§ **Work instructions**:
A - In the spider ID thread, what size does Brettix give for the spiders?
B - How would you restate the post in the spider ID thread that begins "They look the same different sex" as a short list that keeps its main facts?

# Spider ID ?



## Brettix (Oct 20, 2007)

Caught these guys today think they might be young funnel webbs,what do you think ?


----------



## falconboy (Oct 20, 2007)

I'm no expert but it looks like it. Hope they weren't in your clothes basket. :shock:


----------



## Aussie Python Lover (Oct 20, 2007)

They either look like the funnel webs ... Looks like one I killed in my back yard a few days ago
Well I just went and had a look at my son's venoumous spider book thats a funnel web...


----------



## Brettix (Oct 20, 2007)

first pic is a different spider to the other 3 pics caught within 50m of each other.
Both look the same species though.


----------



## mines bigger (Oct 20, 2007)

how big are they??


----------



## Brettix (Oct 20, 2007)

Cool thanks thats what i was after.


----------



## Brettix (Oct 20, 2007)

mines bigger said:


> how big are they??


About 50mm


----------



## Aussie Python Lover (Oct 20, 2007)

They look the same different sex are normally different sizes so maybe females and males ummm there is the Tree Dwelling Funnelwebs then there are the Blue mountains funnelwebs so there ya go


----------



## Aussie Python Lover (Oct 20, 2007)

§ **Information**:

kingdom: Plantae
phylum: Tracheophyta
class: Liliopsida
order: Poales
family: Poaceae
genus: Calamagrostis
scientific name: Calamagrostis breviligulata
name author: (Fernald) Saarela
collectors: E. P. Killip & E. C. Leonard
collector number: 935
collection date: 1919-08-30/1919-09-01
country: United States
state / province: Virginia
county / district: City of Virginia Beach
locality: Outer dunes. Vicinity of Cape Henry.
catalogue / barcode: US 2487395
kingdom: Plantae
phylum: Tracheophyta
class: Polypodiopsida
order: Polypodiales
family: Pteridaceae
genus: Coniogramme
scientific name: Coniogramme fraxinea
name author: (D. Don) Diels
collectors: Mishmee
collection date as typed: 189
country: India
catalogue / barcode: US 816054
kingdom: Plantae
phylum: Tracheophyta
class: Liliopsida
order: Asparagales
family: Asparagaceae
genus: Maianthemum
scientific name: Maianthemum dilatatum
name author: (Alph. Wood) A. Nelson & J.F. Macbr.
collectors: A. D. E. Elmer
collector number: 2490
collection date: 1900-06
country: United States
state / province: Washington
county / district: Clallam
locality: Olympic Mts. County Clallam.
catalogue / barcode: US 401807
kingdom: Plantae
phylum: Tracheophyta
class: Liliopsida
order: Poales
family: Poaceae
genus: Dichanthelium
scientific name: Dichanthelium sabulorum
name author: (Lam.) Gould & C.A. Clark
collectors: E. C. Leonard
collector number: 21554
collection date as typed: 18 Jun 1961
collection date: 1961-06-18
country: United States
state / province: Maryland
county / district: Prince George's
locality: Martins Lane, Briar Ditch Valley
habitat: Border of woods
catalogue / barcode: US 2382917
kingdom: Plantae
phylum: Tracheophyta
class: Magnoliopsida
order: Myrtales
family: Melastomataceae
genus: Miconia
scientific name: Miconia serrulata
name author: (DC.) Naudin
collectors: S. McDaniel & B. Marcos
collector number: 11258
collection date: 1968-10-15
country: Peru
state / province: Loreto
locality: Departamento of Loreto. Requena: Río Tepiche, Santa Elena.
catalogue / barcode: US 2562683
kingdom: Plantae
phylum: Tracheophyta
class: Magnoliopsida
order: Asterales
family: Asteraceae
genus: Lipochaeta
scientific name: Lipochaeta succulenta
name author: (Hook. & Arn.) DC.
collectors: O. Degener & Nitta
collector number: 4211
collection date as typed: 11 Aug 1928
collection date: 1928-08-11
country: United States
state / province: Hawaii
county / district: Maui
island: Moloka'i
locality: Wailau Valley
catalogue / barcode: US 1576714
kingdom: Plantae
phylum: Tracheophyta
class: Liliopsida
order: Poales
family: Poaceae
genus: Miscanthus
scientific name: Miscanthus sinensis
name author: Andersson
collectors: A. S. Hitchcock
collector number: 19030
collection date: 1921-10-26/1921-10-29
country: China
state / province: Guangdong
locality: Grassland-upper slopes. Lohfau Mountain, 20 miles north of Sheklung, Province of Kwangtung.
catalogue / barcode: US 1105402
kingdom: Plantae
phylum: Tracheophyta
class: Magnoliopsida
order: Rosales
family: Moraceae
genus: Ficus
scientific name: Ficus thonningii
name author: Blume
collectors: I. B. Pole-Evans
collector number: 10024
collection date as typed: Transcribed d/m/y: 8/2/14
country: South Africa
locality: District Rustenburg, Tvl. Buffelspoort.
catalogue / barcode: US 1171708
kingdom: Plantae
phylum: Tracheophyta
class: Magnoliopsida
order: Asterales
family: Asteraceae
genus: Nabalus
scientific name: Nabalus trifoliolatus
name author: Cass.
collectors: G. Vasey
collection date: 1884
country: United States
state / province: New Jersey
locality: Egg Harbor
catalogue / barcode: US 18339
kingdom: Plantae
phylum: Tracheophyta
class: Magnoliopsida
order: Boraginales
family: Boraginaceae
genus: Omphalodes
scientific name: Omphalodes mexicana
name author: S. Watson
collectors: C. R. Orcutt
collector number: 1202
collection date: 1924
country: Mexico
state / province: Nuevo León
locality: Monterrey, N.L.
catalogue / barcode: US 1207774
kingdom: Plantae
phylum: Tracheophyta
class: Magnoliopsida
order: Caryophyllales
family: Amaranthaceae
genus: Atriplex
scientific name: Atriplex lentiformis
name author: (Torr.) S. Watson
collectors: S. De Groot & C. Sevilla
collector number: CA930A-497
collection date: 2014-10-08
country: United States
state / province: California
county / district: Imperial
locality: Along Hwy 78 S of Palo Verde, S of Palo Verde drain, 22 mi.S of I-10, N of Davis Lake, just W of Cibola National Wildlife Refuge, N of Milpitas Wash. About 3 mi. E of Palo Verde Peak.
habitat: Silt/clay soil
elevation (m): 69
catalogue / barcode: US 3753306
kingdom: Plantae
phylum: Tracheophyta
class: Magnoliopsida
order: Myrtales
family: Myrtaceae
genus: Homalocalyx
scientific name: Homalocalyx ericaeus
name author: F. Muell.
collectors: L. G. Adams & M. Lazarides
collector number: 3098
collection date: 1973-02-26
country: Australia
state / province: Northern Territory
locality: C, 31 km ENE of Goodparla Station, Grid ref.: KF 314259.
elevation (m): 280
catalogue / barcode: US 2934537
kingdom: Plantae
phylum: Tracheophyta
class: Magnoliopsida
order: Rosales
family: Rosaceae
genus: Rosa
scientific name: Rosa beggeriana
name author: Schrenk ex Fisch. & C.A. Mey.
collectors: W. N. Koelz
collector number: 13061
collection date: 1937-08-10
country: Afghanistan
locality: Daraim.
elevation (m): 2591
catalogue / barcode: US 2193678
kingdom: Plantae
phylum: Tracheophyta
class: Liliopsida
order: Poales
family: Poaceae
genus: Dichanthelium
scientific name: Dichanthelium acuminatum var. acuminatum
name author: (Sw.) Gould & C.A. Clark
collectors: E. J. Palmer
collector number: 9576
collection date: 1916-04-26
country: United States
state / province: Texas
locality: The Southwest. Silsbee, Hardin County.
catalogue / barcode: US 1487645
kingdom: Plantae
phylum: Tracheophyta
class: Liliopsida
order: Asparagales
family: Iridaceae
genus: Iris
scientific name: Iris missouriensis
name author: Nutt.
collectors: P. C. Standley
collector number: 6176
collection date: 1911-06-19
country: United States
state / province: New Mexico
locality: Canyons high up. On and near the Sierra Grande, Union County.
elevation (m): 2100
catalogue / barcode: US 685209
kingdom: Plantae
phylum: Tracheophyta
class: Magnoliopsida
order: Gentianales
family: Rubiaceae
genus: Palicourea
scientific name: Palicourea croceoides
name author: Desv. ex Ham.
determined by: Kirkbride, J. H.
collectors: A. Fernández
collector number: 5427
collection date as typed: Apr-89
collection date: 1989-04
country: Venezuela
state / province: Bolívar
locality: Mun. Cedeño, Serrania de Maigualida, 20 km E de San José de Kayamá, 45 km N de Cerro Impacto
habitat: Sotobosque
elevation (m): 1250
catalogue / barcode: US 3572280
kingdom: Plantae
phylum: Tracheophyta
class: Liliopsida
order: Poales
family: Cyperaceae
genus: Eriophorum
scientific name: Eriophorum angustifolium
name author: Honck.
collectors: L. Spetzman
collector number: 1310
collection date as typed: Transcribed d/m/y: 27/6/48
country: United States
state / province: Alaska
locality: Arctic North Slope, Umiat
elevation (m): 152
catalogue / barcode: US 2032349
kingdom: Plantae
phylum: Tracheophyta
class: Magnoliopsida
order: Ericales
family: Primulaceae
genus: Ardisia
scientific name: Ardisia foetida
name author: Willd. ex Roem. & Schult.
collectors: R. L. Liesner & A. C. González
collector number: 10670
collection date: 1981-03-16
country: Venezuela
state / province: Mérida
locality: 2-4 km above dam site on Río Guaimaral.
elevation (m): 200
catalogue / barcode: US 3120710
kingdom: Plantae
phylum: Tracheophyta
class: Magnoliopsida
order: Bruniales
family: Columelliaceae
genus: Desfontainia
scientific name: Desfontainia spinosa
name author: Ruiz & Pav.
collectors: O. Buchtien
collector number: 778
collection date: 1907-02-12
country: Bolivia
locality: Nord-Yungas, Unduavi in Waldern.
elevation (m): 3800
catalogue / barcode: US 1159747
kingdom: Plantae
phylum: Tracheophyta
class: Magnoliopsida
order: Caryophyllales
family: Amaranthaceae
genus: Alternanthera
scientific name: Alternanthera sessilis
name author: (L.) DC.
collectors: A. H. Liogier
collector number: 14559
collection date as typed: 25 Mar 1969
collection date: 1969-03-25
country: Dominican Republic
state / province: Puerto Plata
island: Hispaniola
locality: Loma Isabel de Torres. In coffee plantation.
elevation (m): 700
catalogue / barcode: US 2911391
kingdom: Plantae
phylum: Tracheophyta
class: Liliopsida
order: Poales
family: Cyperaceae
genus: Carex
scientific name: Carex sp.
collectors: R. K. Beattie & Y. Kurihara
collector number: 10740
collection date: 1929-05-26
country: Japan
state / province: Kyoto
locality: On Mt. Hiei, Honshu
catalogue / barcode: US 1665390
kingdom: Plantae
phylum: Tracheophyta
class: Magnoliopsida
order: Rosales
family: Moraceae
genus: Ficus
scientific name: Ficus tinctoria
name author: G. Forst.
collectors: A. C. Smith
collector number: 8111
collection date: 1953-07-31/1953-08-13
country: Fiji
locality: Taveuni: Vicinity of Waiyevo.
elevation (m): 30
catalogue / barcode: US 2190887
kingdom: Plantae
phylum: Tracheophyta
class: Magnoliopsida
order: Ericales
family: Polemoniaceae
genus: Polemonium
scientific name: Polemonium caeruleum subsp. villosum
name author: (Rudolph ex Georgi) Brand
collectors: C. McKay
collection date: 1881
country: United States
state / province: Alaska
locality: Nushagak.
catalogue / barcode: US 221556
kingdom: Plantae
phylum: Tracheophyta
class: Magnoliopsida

§ **Results**:
A - About 50mm.

B -
- The spiders look the same.
- The sexes are normally different sizes, so they may be females and males.
- There are tree-dwelling funnel-webs and Blue Mountains funnel-webs.